TASK 1:
From the forum thread about Ranger 800 HIDs, retype the passage between "# Ranger 800" and "best. And prices.", inclusive.
TASK 2:
In the forum thread about Ranger 800 HIDs, what range of sizes do the light bars sold by Hotrod's buddy come in?

DOCUMENT EXTRACT:
····················

# Ranger 800 hid's



## Dirty-D (Oct 9, 2012)

Looking for a set of h/l beam plug and play hid's for a 2012 ranger 800. Any suggestions on the best. And prices.


----------



## Hotrod (Oct 11, 2006)

I have them in my Ranger, dont know where my Audio guy got them from lol. Ill ask


----------



## Dirty-D (Oct 9, 2012)

Hotrod said:


> I have them in my Ranger, dont know where my Audio guy got them from lol. Ill ask


Ok cool. Do you like them? I want to do hid's in and a couple kc's on my roof. It's mostly used for hunting. And I want to be able to spot coyotes and hogs a couple hundred yards out.


----------



## Hotrod (Oct 11, 2006)

They are ok. I have a buddy that sells the Rigid light bar knock offs. 6in to 40 in, cheapest priced bars you can find. They work great. Check out in my other post on my Ranger. That might work out better for ya


----------



## berto (Oct 14, 2004)

if your gonna do a light bar dont waste your money on HIDs.


----------



## berto (Oct 14, 2004)

http://www.ebay.com/itm/Polaris-RZR...Parts_Accessories&vxp=mtr&hash=item1c2846ce2d

Those are what I have, I would of liked to get the hid Hi/Lo but didnt dont know what model is needed. I do know they do not carry the HID Hi/Lo.


----------



## Game-Over (Jun 9, 2010)

Go to prcforum.com

There are several guys on there that make the plug and play set up, plus you can find pretty much anything you need to know about a ranger there.


----------

····················

RAW DATA:

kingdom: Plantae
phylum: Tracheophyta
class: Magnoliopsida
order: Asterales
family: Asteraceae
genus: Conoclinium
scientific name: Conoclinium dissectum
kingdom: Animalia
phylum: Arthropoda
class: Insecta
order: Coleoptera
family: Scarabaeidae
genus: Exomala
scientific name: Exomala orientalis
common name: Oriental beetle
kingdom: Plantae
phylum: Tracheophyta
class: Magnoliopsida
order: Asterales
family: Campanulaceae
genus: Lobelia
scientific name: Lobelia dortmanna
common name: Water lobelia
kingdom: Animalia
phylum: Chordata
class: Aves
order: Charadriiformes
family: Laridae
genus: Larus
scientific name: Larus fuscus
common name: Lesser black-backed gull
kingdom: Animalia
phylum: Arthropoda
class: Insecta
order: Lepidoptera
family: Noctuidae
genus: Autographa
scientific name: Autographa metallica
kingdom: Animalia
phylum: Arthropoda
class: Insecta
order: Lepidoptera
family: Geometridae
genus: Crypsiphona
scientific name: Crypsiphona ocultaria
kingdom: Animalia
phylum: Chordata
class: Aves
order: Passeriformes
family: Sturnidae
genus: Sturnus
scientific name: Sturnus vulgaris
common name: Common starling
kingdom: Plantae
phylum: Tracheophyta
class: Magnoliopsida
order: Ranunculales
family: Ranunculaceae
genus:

····················

FINAL ANSWER 1:
# Ranger 800 hid's



## Dirty-D (Oct 9, 2012)

Looking for a set of h/l beam plug and play hid's for a 2012 ranger 800. Any suggestions on the best. And prices.

FINAL ANSWER 2:
They come in sizes from 6 inches to 40 inches.